For Zion’s sake I will not keep quiet,
For Jerusalem’s sake, I will not be still,
Until her righteous shines forth in brilliance,
And her salvation flashes like lightning. — Isaiah 62:1
So leaving the starting point of Christ’s message, let us go forward to perfection {or maturity or completion}, not re-laying the foundation of repentance from dead works, of faith in God . . . — Hebrews 6:1
But now he has been revealed one time for eternal completeness, to set aside sin by means of his sacrifice. — Hebrews 9:26b
I have a number of physical file folders (you know, the type that hold actual paper), recently reorganized, and a similar number of folders on my hard drive with ideas for stories, essays, and books. Until I was reorganizing them recently, I didn’t realize just how many ideas I had with anything from a note through an outline, through many pages of written material.
All of these notes have something in common, however. Not one of them is finished. They are sitting there in their folders, useless to anyone, though potentially useful to me. Unless I finish them, they will never benefit anyone else. Some of them deserve such a fate; I hope that some of them do not!
I’ve chosen the three texts today because of one common thread—finishing what you’re doing.
There are two concepts in Christianity that sometimes seem to be in tension, but they really fit together rather well. The first is repentance. This concept tells us to check the road we’re on and not continue to move forward if we’re on the wrong one. The other is the concept of perfection.
Now we argue frequently about the end point of perfection, but for most us, and certainly for me, arguing about the final stage is kind of moot. We’re nowhere close to needing to worry about just how close to Christian perfection we’ll get in this life. All of us, however, can be on the right road. Thus in practical terms, perfection is a destination, a place to which we are traveling, and not an attainment.
If you’re on that road, these texts are a call for you to keep right on moving forward, never give up, never turn back, and finish the work that you’ve started to do.

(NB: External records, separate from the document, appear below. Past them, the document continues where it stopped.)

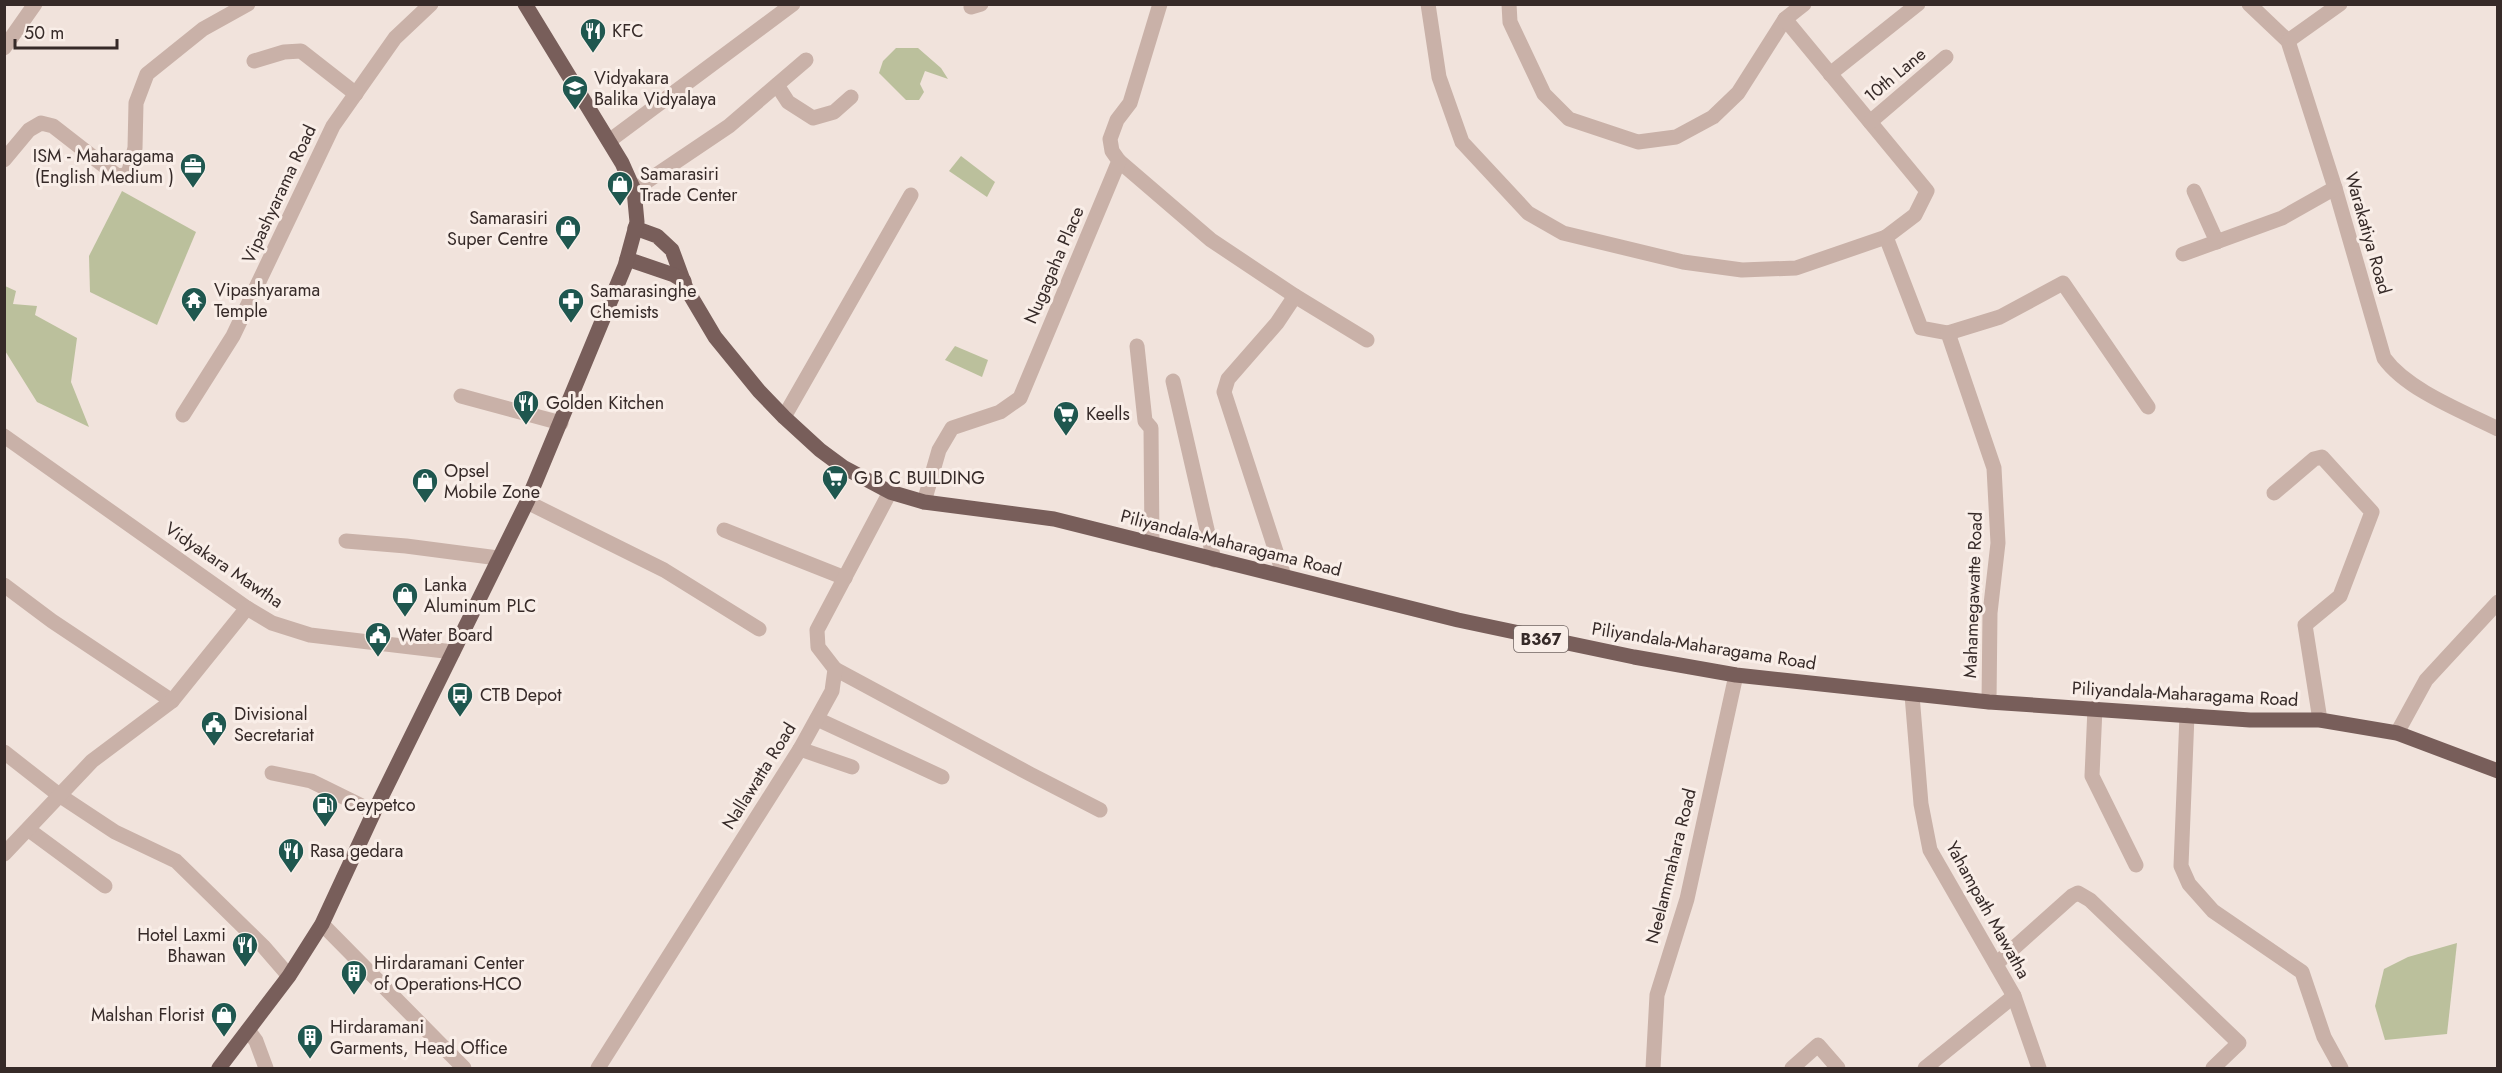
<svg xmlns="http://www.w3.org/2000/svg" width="2502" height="1073" font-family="Jost,sans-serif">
	<rect width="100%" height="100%" fill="#f1e3dc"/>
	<g fill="#bbc09c">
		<polygon points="896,48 918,48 941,68 948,79 925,71 920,84 924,92 919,100 906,100 879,73 883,61"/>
		<polygon points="961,156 995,182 987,197 949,171"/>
		<polygon points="122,191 196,232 157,325 90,292 89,256"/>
		<polygon points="5,286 16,291 13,304 37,306 35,315 77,338 71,382 89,427 37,402 7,354 4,349"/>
		<polygon points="955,346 988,360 982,377 945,360"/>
		<polygon points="2457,943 2447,1034 2385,1040 2375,1006 2384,969 2408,957"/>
	</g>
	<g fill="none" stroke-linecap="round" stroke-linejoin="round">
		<g stroke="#c9b1a8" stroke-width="15">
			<polyline points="1428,4 1439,77 1462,142 1528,213 1563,233 1683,262 1742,270 1796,268 1886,237 1921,328 1948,333 1994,468 1998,543 1990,613 1989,702"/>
			<polyline points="1509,4 1510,22 1544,94 1569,119 1638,142 1676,137 1713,117 1738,93 1785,19 1804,4"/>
			<path d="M2249 4 2288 41 2335 188 2384 358C2407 390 2462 411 2498 429"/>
			<polyline points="971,7 981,4"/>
			<polyline points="1785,19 1927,191 1915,215 1886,237"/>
			<polyline points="2288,41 2340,4"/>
			<polyline points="4,48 35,4"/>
			<polyline points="254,61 284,52 301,51 356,94"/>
			<polyline points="1830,74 1918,4"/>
			<polyline points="777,85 788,102 813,118 834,112 851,97"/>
			<polyline points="1870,122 1946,57"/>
			<polyline points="609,141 793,4"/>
			<polyline points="4,160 29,130 41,123 53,126 116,175 124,176 129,171 135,148 136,103 147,74 203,29 248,4"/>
			<polyline points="1119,161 1211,240 1295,296 1367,340"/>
			<polyline points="634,190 729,126 806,60"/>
			<polyline points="2194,191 2217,242"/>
			<polyline points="2183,254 2282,218 2335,188"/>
			<polyline points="1948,333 2000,317 2063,283 2148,407"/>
			<polyline points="1137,346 1145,421 1151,428 1152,544"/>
			<polyline points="1173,381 1214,560"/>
			<polyline points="461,396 561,423"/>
			<polyline points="183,415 233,336 333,126 395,38 431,4"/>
			<polyline points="784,417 911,195"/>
			<polyline points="4,436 247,608 272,623 310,635 453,652"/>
			<polyline points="2274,493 2314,459 2322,457 2372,512 2340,596 2305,625 2320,720"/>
			<polyline points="527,502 664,570 759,629"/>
			<polyline points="924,502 939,450 952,428 1000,412 1020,398 1119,161 1112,151 1110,139 1117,120 1130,103 1160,4"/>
			<polyline points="724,530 845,578"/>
			<polyline points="346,541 406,546 498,558"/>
			<polyline points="1284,576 1224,392 1228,379 1277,323 1295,296"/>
			<polyline points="4,585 52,621 172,701"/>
			<polyline points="835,669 1030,774 1100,810"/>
			<polyline points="1912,695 1921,804 1930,850 2014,996 2039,1068"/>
			<polyline points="2095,708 2092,776 2136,865"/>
			<polyline points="2187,715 2181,866 2189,884 2213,911 2302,972 2324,1037 2341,1068"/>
			<polyline points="817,719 942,777"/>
			<polyline points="2397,733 2426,680 2498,602"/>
			<polyline points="800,749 852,767"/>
			<polyline points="4,752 59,795 115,832 176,861 263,946 289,976"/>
			<polyline points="272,773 311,781 374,812"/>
			<polyline points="29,830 105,886"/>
			<polyline points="4,854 92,761 172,701 247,608"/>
			<polyline points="322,924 464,1068"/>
			<polyline points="1996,964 2072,896 2078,893 2090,900 2239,1043 2213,1068"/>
			<polyline points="248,1030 256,1041 266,1068"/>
			<polyline points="598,1068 800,749 832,691 835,669 818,647 817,630 890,492"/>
			<polyline points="1653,1068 1657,995 1687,899 1736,675"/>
			<polyline points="1792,1068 1818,1045 1838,1068"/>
			<polyline points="1925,1068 2014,996"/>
		</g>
		<g stroke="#785e5a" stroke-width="15">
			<polyline points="635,228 657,236 672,250 686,288 715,337 759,391 784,417 820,450 843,467 890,492 924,502 1054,519 1458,620 1634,657 1736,675 1989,702 2250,720 2320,720 2397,733 2498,771"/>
			<polyline points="627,259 674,275 684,281"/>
			<polyline points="219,1068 289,976 322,924 374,812 527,502 625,266 637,222 634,190 622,163 525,4"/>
		</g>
	</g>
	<defs>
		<g id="restaurant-pin" transform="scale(1.35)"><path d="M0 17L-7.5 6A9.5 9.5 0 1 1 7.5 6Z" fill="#1f574f" stroke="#f9eee8"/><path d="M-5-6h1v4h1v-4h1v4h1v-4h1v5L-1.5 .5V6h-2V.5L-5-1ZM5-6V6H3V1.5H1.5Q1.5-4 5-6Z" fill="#fff"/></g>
		<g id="school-pin" transform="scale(1.35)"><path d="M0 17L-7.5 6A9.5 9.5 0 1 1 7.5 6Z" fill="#1f574f" stroke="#f9eee8"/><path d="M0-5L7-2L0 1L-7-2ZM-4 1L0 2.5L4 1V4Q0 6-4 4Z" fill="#fff"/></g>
		<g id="office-pin" transform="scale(1.35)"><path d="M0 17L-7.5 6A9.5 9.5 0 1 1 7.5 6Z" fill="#1f574f" stroke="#f9eee8"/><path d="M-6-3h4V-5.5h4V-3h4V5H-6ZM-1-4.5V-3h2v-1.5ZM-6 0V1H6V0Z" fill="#fff"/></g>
		<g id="shop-pin" transform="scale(1.35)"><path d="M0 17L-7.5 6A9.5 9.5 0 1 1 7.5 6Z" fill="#1f574f" stroke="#f9eee8"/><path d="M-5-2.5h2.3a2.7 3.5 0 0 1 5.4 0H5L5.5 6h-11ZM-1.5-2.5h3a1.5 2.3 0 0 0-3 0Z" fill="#fff"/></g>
		<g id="temple-pin" transform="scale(1.35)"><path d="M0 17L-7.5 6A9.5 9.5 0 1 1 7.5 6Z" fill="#1f574f" stroke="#f9eee8"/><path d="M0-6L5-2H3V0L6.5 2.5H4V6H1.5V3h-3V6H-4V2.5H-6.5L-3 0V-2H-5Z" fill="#fff"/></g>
		<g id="pharmacy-pin" transform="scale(1.35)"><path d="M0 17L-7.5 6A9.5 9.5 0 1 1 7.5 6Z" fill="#1f574f" stroke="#f9eee8"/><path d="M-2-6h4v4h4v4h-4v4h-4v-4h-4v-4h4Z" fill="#fff"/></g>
		<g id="supermarket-pin" transform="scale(1.35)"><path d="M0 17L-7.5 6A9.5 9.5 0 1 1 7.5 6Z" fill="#1f574f" stroke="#f9eee8"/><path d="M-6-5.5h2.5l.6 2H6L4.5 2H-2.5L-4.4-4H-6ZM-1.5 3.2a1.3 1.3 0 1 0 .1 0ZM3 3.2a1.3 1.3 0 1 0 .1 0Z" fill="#fff"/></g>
		<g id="civic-pin" transform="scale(1.35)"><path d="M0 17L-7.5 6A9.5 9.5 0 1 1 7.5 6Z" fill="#1f574f" stroke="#f9eee8"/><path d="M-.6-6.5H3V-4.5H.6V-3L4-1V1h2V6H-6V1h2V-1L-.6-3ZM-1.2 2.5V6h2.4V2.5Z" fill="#fff"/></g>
		<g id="bus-pin" transform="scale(1.35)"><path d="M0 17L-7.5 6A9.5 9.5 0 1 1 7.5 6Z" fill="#1f574f" stroke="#f9eee8"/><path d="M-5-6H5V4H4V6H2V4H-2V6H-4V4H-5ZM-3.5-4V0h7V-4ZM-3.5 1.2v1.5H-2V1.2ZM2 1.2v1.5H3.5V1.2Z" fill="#fff"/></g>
		<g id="fuel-pin" transform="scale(1.35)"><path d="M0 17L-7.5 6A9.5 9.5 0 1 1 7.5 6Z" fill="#1f574f" stroke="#f9eee8"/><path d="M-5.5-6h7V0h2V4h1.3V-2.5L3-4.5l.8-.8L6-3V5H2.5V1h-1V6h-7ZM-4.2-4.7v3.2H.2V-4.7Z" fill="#fff"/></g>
		<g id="building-pin" transform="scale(1.35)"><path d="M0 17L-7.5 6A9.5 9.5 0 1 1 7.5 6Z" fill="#1f574f" stroke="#f9eee8"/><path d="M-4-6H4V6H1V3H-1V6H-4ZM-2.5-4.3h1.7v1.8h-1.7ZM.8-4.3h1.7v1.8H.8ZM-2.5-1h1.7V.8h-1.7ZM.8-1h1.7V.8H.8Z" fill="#fff"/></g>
	</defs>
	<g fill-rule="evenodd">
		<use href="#restaurant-pin" x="593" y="31"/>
		<use href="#school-pin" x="575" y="88"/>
		<use href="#office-pin" x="193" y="166"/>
		<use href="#shop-pin" x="620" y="184"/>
		<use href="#shop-pin" x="568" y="228"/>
		<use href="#temple-pin" x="194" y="300"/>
		<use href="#pharmacy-pin" x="571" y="301"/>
		<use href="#restaurant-pin" x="526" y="403"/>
		<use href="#supermarket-pin" x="1066" y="414"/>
		<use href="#supermarket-pin" x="835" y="478"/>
		<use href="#shop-pin" x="425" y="481"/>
		<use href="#shop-pin" x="405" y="595"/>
		<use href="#civic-pin" x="378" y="635"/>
		<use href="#bus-pin" x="460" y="695"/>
		<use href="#civic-pin" x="214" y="724"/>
		<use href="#fuel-pin" x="325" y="805"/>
		<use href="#restaurant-pin" x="291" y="851"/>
		<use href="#restaurant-pin" x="245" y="945"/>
		<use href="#building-pin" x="354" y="973"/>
		<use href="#shop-pin" x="224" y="1015"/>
		<use href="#building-pin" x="310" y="1037"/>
	</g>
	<g text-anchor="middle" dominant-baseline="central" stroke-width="6" stroke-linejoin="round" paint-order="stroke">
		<rect fill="#f9eee8" stroke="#706562" stroke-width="1.5" x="1514" y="626" width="54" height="26" rx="4.5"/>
		<g font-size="16" font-weight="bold" fill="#362a28">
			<text x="1541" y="639">B367</text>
		</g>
		<g font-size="18" fill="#362a28" stroke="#f9eee8" text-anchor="start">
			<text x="612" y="31">KFC</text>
			<text x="594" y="78">Vidyakara<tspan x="594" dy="21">Balika Vidyalaya</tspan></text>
			<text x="174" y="156" text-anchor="end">ISM - Maharagama<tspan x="174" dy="21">(English Medium )</tspan></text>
			<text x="640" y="174">Samarasiri<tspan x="640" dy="21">Trade Center</tspan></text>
			<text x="548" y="218" text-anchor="end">Samarasiri<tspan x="548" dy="21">Super Centre</tspan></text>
			<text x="214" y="290">Vipashyarama<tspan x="214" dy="21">Temple</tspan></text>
			<text x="590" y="291">Samarasinghe<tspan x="590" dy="21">Chemists</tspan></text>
			<text x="546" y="403">Golden Kitchen</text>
			<text x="1086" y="414">Keells</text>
			<text x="444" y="471">Opsel<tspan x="444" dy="21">Mobile Zone</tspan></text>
			<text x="854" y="478">G B C BUILDING</text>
			<text x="424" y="585">Lanka<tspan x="424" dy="21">Aluminum PLC</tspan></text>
			<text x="398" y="635">Water Board</text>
			<text x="480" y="695">CTB Depot</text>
			<text x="234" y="714">Divisional<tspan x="234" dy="21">Secretariat</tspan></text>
			<text x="344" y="805">Ceypetco</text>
			<text x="310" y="851">Rasa gedara</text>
			<text x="226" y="935" text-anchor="end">Hotel Laxmi<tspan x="226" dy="21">Bhawan</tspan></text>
			<text x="374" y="963">Hirdaramani Center<tspan x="374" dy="21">of Operations-HCO</tspan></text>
			<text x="204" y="1015" text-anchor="end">Malshan Florist</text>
			<text x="330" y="1027">Hirdaramani<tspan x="330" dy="21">Garments, Head Office</tspan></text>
		</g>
		<g font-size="18" fill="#362a28" stroke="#f9eee8">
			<text transform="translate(1895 75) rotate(-40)">10th Lane</text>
			<text transform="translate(279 194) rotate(-65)">Vipashyarama Road</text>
			<text transform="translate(2368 233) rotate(74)">Warakatiya Road</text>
			<text transform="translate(1054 265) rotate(-67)">Nugagaha Place</text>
			<text transform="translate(1231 543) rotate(14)">Piliyandala-Maharagama Road</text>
			<text transform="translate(224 565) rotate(34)">Vidyakara Mawtha</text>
			<text transform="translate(1973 595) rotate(-88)">Mahamegawatte Road</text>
			<text transform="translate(1704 646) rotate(9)">Piliyandala-Maharagama Road</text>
			<text transform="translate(2185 694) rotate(3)">Piliyandala-Maharagama Road</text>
			<text transform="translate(759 776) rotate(-58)">Nallawatta Road</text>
			<text transform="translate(1671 866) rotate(-76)">Neelammahara Road</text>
			<text transform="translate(1988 910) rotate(61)">Yahampath Mawatha</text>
		</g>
	</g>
	<rect width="2502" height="1073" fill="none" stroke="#362a28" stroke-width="12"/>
	<path d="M15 39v9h102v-9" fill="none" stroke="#362a28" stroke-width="3"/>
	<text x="24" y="39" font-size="18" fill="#362a28" stroke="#f9eee8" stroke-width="4.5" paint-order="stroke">50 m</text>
</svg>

The world is filled with partially completed projects, just like all those manuscripts in my files. Now I’m not going to quit starting things just because they might collect in folders for some future time. Out of those folders have now come seven books and a stack of articles, and I’m editing on more. But those finished items never just popped out whole. Every one of them required me to schedule time, work on them regularly, and keep on working until I attained that goal.
Too often in our daily lives and also in our church lives we go part of the way toward a goal, and then opposition or discouragement sets in. We decide it’s just too hard, or that the task is impossible. Then we settle for second best or an incomplete job.
Now if we were on the wrong path, doing the wrong thing, or doing it in the wrong place or at the wrong time, then we are called to repentance, a course adjustment toward God’s will. But if our goal is right, and we’re doing it at the right time, we are called upon not to stop until it’s finished.
We’re coming up on holy week, and we’ll commemorate and celebrate what Jesus did for us on the cross, and the resurrection. Would any of this have been valuable had it only been partially completed?
Check your course, then drive on toward the goal.